Boy oh boy are you lucky!
I moved house in July so I have some TOP TIPS!!
1. Move around the house in unexpected ways. When entering some rooms, jump and twist, this will surprise the owner and make him give you a better deal sometimes. I got £500 off mine because I did a killer Balançoire
2. Slide down the bannister, trust me. I failed to do so in my new house and now I really regret it because the bannister is just too weak to support the bulk of my arse and torso.
3. Lick ALL of the windows for residue. If you taste something that tastes moldy, there MAY BE some mold in the house and trust me this will make you really ill if you keep licking the windows clean.
4. If there is a car on the drive, it probably won't be there if the sale goes through.
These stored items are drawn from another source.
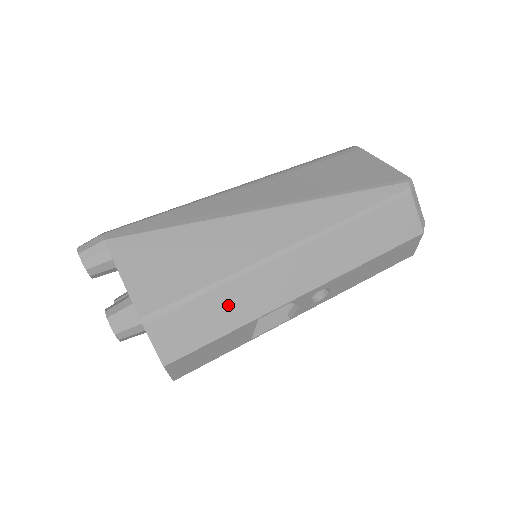
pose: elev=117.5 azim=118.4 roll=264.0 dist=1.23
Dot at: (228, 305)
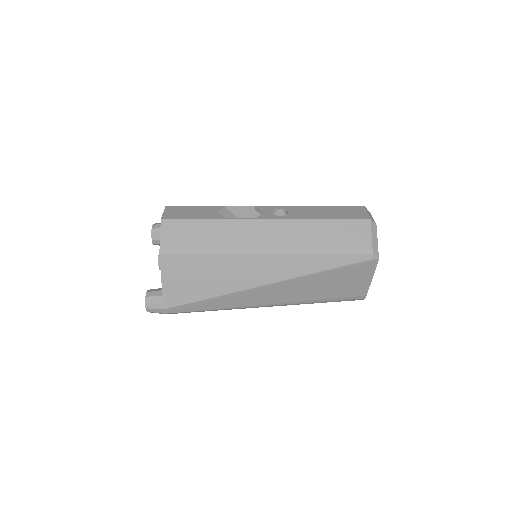
Dot at: occluded
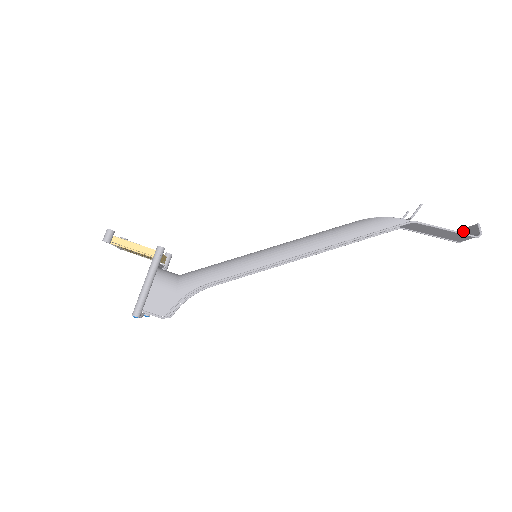
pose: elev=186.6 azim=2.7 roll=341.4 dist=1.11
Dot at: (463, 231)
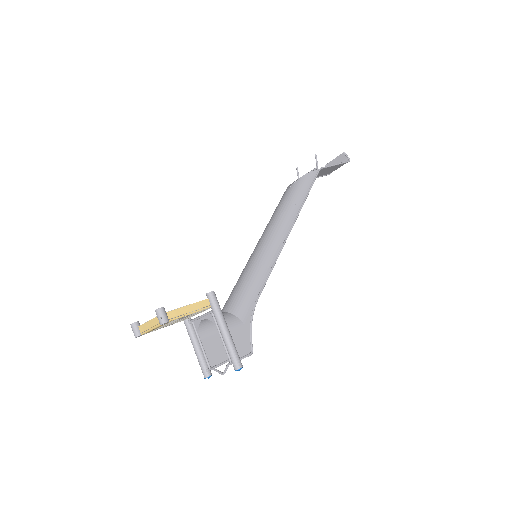
Dot at: occluded
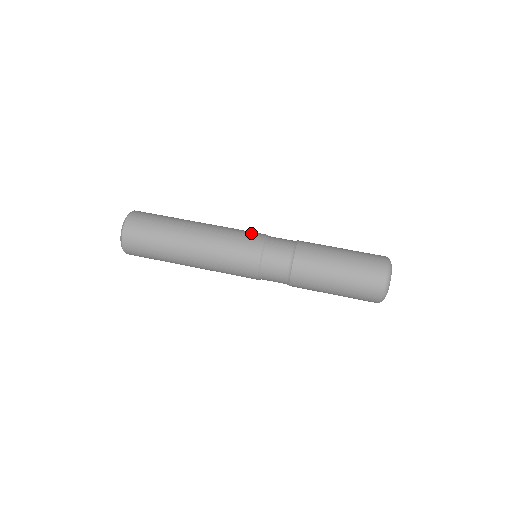
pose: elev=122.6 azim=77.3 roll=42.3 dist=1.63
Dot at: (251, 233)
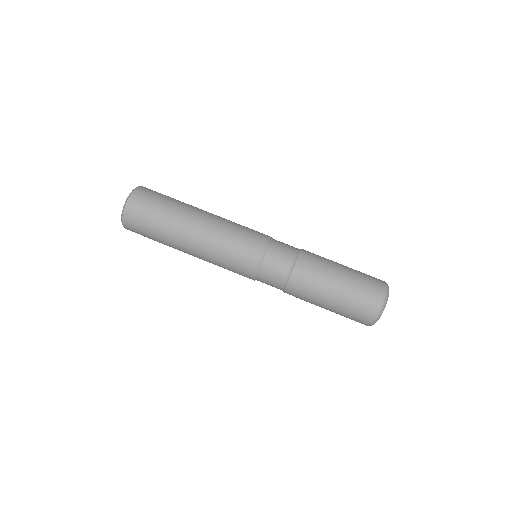
Dot at: (254, 235)
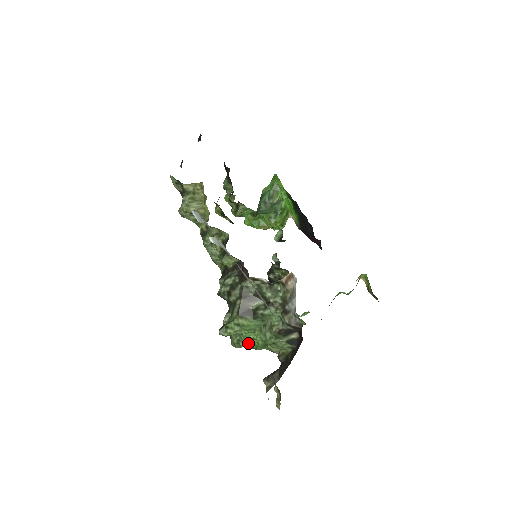
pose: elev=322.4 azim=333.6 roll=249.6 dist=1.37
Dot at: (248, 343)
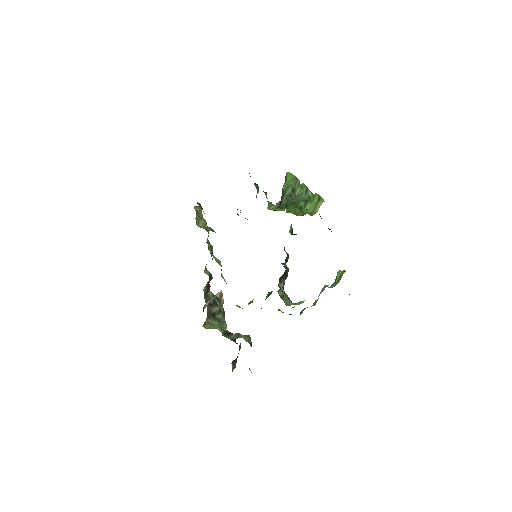
Dot at: occluded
I thought I had purchased a lovely Volvo, but the bastards took it with them.
5. Count how many roof tiles there are, I counted 783 on my roof and now I check every night to make sure no serious level 4 crimes have happened like some slippery shit nicking off with some to patch their roof up. That, OR WEATHER related incidents - DON'T BE A VICTIM.
6. Kick the radiators. This makes a big, satisfying noise that will make the visit exciting.
7. Ask to look around the house on your own. When you are alone it is much more socially acceptable to sit and read a book in a quiet corner and fart. I farted, but forgot to ask to be on my own and this added on £500 for air purifier expenses.
8. Don't forget it is also your legal right to look in the houses pants and socks draw, if they say no, you know that they are shysters and you must remove their disguises.
9. Test the cooker and other appliances. I took a load of washing to test the washing machine and tumble dryer. I also took some dirty dishes to test their water. I didn't bathe before I went and I tested their shower. I took my car on a rally to test their hose and cleaning equipment (gone when I got there) and I took some pajamas to test the beds. Don't be afraid to ask - everyone does it.
10. During negotiation, use really complex language to confuse your opponent with high level talk moves. Use a pen to accentuate a point you are making and always get in their faces. If possible, come across as mentally unhinged, take a briefcase filled with shit but don't open it or something, this will give you bargaining power. Offer 5% of the value of the house (this might get turned down) and go from there.
I mean really if you follow those TOP TIPS then you should get a good price on the house, take it from me. The house I'm in got valued at £175,000 and I paid at least 6 times that amount which means I beat the banker!